In Nederland geldt een zelfde regeling. Artikel 6 Uitvoeringswet verordening Europese betalingsbevelprocedure bepaalt dat indien in het kader van de EBB procedure verweer is gevoerd, vervolgens en ongeacht of de verweerder in de voortgezette procedure verschijnt en of hij het griffiegeld tijdig heeft voldaan een vonnis in de voortgezette procedure geldt als een vonnis op tegenspraak en staat enkel hoger beroep open. Hier geldt dat in het Nederlandse de omvang van het hoger beroep is beperkt tot de gronden en de vorderingen zoals geformuleerd in de memorie van grieven (devolutieve werking van het hoger beroep), de rechter in hoger beroep heeft beperkte mogelijkheid de omvang het hoger beroep mede te bepalen. Evenwel dient de rechter binnen de grenzen van het beroep zelfstandig en opnieuw te beslissen. Daarbij geldt dat het hoger beroep niet alleen dient tot herstel van fouten van de rechter in eerste aanleg, maar ook dient tot rectificatie van eigen verzuim en tot aanvulling van het geen in eerste aanleg in de procedure is voorgebracht c.q. juist niet.
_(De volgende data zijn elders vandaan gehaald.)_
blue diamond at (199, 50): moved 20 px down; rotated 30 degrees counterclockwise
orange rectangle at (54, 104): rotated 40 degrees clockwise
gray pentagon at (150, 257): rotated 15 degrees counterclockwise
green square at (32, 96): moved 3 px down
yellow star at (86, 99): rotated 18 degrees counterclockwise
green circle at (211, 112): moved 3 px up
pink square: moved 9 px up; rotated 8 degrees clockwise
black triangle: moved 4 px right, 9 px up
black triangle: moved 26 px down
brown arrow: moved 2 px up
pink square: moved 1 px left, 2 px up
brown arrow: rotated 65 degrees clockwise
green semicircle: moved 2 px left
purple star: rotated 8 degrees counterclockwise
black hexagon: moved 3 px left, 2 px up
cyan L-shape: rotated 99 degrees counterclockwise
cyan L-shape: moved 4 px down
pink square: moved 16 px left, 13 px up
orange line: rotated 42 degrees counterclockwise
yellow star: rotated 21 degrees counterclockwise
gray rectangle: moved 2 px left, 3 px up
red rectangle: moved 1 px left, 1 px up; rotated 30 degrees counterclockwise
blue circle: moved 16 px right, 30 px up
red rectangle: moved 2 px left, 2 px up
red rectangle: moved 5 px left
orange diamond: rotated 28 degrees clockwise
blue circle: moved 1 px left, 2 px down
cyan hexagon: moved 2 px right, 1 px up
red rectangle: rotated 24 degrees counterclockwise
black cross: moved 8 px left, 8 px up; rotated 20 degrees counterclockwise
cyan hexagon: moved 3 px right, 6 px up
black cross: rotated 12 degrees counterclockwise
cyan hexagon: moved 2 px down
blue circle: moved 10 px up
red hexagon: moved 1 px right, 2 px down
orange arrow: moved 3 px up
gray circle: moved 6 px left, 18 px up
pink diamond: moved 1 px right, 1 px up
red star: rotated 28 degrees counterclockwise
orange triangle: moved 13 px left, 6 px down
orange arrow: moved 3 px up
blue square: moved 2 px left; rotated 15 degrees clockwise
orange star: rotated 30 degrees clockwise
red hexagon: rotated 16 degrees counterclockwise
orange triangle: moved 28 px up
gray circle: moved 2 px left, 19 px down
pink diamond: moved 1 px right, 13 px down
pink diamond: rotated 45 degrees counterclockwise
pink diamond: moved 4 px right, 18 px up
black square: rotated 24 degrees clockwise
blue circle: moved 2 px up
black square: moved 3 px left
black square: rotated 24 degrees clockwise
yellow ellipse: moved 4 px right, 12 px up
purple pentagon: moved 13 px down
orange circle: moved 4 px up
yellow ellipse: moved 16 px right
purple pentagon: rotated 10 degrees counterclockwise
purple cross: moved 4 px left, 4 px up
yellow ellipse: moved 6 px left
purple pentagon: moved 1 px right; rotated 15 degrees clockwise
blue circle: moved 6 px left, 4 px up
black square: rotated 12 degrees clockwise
In zoverre is het hoger beroep in Nederland eerder te beoordelen als voorwaardige tweede kans om het gelijk te halen dan die in Oostenrijk omdat de gronden van het hoger beroep beperkter zijn (bijv. de verkeerde lezing van feiten, onjuiste juridische beoordeling e.d. in eerste aanleg).

Kortom indien u een Europees Betalingsbevel ontvangt, dan is het verstandig indien u verweer wenst te voeren, goed in de gaten te houden dat u dan ook dient te verschijnen in de bodem procedure omdat dit anders (kosten)verhogende negatieve consequenties kan hebben.